> _WHAT YOU HAVE TO DO_:
Repeat the records exactly, with one exception: no images.

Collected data
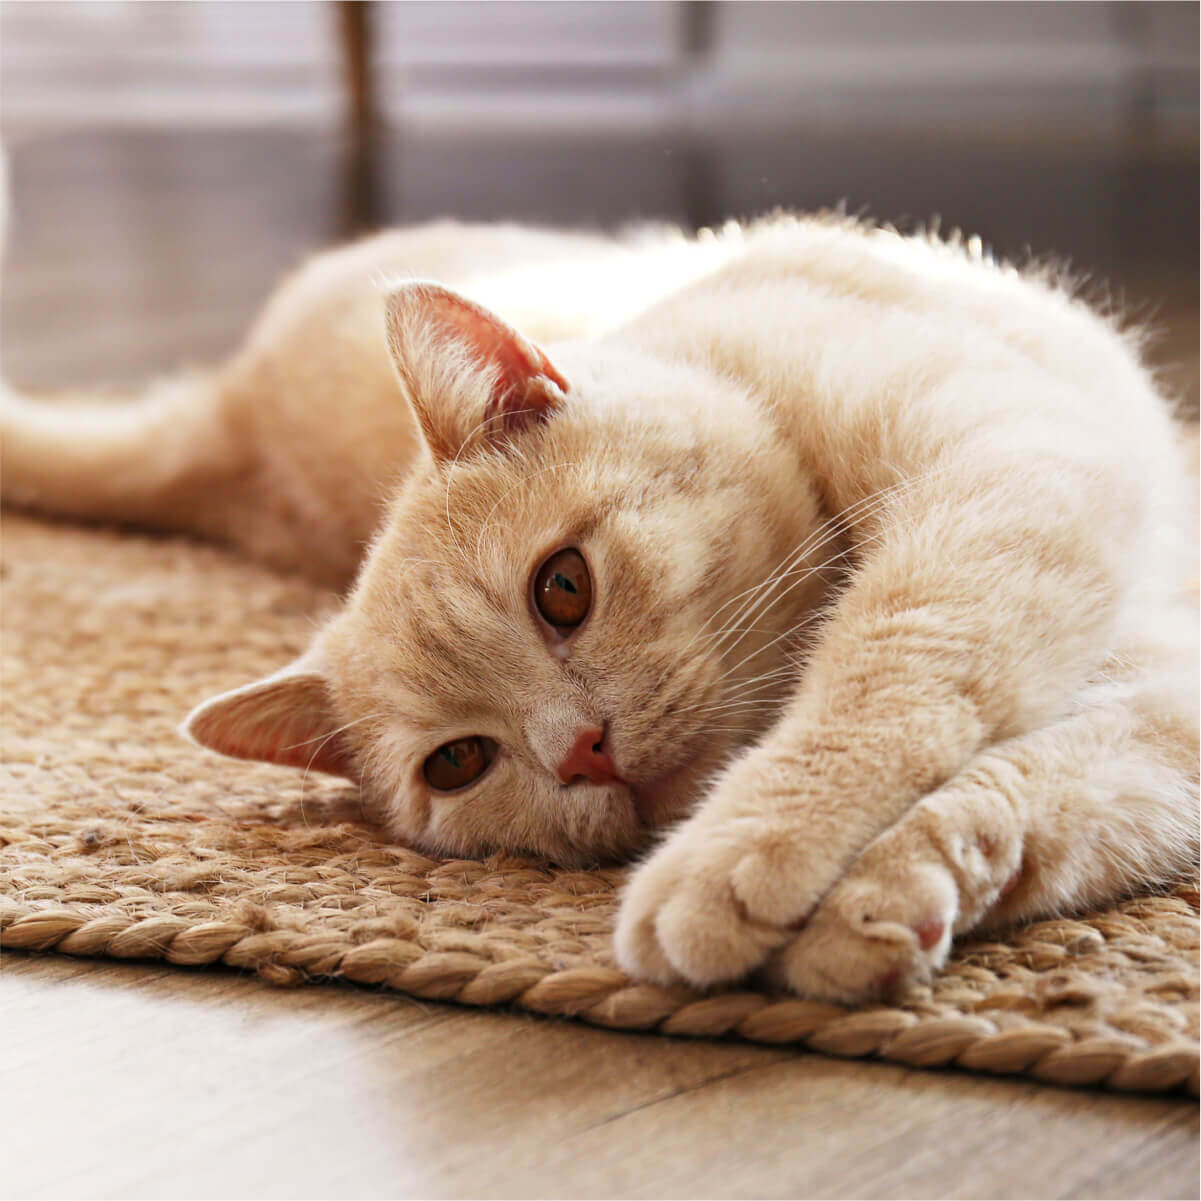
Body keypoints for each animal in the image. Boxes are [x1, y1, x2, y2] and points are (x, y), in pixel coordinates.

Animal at [4, 208, 1196, 1004]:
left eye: (562, 588)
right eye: (459, 763)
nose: (581, 750)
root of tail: (235, 414)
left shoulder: (1012, 477)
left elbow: (890, 672)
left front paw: (739, 860)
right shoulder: (1159, 719)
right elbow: (1028, 796)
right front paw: (881, 898)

> _ANSWER BOX_:
Body keypoints for each animal in the image. Boxes are [x1, y1, x2, y2] and points are (x, y), in pixel coordinates.

Animal at [4, 208, 1196, 1004]:
left eye: (562, 588)
right eye: (459, 763)
nose: (581, 750)
root of tail: (235, 414)
left shoulder: (1012, 477)
left elbow: (890, 672)
left front paw: (739, 860)
right shoulder: (1159, 719)
right elbow: (1028, 796)
right front paw: (881, 898)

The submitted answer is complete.